WENDELL — More than 80 years after its founding, Diemand Farm has permanently protected 29 acres of its operation as part of a 674-acre Landscape Partnership conservation project that creates a 30,000-acre corridor stretching from the Connecticut River to Quabbin Reservoir.
The overall Mormon Hollow Working Lands Corridor Project coordinated by Mount Grace Land Conservation Trust over the past three years conserves half a dozen farms in Wendell and Montague.
A conservation restriction on part of the three-generation Diemand Farm, founded in 1936 by Al and Elsie Diemand, is being held by Mount Grace and the Town of Wendell.
“We always had laying hens for the family kitchen,” said their daughter, Faith, who now runs the farm with her brother and sister, Peter and Anne. “But the main business was birds for meat. We really became an egg farm after the bottom fell out of the market for meat birds.” By the 1990s, the farm had about 100 commercial egg customers, including restaurants, schools, stores and camps.
Al and Elsie, who sold chicken meat to Campbells Soup in the 1960s, kept an active role in running the farm even as the next generation grew up, Faith Diemand remembers.
“The man from the UMass Agricultural extension was at the farm in the 1980s and he mentioned there was a real call for turkeys, so when dad was away, we ordered 500 of them. Dad came back and saw the 500 turkeys and he said, ‘All right, let’s see what you kids can do.’”
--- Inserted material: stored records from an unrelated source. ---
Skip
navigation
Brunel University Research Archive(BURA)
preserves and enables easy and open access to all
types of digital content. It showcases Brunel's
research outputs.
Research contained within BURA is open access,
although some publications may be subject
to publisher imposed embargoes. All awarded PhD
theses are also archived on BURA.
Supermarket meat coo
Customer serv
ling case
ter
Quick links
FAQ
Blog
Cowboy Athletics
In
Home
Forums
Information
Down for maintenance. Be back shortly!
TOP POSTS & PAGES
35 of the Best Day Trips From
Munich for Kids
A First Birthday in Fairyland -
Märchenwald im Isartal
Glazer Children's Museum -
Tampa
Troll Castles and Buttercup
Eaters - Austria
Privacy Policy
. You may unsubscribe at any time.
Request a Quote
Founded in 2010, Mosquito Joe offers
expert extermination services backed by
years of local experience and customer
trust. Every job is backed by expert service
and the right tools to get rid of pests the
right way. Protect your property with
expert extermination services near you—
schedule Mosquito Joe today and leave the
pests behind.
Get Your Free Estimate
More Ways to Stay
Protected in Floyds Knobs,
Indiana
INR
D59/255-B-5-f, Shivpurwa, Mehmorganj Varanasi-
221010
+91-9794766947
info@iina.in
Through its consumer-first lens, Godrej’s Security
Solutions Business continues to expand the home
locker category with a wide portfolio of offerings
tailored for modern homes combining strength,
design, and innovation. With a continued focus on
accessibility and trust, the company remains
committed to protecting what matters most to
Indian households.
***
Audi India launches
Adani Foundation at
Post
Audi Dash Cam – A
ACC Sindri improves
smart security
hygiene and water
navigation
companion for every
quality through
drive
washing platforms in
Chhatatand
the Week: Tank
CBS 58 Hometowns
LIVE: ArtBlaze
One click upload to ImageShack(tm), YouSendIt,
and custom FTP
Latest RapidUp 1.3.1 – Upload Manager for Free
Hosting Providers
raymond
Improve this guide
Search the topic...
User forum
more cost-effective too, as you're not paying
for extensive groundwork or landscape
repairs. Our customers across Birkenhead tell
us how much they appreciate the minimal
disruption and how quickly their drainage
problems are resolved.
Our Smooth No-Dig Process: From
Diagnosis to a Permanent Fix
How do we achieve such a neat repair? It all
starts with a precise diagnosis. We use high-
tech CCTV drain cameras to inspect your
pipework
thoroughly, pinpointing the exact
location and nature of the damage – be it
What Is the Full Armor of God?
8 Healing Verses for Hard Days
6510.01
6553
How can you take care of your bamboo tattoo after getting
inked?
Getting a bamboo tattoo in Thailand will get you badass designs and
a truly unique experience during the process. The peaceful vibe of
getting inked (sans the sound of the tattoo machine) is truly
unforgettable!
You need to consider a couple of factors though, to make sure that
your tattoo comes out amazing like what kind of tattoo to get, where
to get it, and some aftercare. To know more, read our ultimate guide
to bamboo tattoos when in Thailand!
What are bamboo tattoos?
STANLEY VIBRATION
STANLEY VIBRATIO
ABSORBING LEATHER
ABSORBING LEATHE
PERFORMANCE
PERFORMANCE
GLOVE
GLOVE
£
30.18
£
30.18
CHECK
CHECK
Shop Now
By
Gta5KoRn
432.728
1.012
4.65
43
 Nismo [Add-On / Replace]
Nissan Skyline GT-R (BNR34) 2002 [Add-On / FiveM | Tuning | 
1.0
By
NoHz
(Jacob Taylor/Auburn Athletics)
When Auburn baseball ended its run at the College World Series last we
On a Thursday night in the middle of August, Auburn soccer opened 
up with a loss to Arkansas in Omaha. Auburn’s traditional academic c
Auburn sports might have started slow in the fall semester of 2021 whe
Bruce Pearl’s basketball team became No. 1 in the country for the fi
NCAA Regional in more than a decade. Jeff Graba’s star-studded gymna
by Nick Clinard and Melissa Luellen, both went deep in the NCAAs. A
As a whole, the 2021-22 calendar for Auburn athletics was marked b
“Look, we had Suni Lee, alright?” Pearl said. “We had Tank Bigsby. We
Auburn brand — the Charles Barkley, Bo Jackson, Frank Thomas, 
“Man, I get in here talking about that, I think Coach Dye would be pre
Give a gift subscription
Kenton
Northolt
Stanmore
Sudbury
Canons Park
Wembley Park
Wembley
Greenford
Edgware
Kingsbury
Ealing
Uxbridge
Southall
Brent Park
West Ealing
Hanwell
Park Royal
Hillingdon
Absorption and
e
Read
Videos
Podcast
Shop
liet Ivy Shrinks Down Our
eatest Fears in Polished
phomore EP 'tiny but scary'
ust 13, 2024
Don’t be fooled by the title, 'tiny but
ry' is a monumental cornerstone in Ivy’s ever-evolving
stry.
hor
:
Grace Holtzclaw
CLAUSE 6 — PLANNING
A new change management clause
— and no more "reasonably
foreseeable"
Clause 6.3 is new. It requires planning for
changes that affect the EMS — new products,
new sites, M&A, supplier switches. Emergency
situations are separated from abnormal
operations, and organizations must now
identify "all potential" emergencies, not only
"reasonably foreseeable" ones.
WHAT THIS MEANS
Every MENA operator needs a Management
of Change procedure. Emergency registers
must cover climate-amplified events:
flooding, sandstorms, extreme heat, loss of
The turkeys worked out well, and 30 years later, the next generation has continue to innovate, running a 175-acre farm that raises chickens, free-range turkeys, sheep, and grass-fed cattle for meat while selling eggs from 3,000 laying hens. There’s also a catering business and farm store.
The conservation project began in 2014 with a meal hosted at Diemand Farm at the request of Bill and Laurel Facey from Sugarbush Farm next door.
After talking it over, the neighbors, representing Sugarbush Farm, Jerusalem Hill Farm, Stoney Hollow Farm and Hunting Farm, agreed to work with Mount Grace, the towns of Montague and Wendell and the Department of Fish and Game, to protect 674 acres using the state Landscape Partnership Grant Program.
“This project has always been about neighbors who care deeply about the land and about each other,” says Jamie Pottern, Mount Grace farm conservation program manager. “Bill and Laurel were the original heartbeat — they had a vision not just of conserving their own farm, but of keeping their local farming community intact.”
“It’s such a good feeling to know that even after we’re gone, some of the land will be safe and will still be in the hands of a farmer,” Faith Diemand said. “I can’t emphasize enough how much I feel that keeping the land safe is so vital. This is the future. It’s a different way of life and a good life.”
The Mormon Hollow project was also supported by the 1772 Foundation, the Conservation Fund, and the Community Foundation of North Central Massachusetts. Since 1986, Mount Grace has helped protect more than 32,000 acres.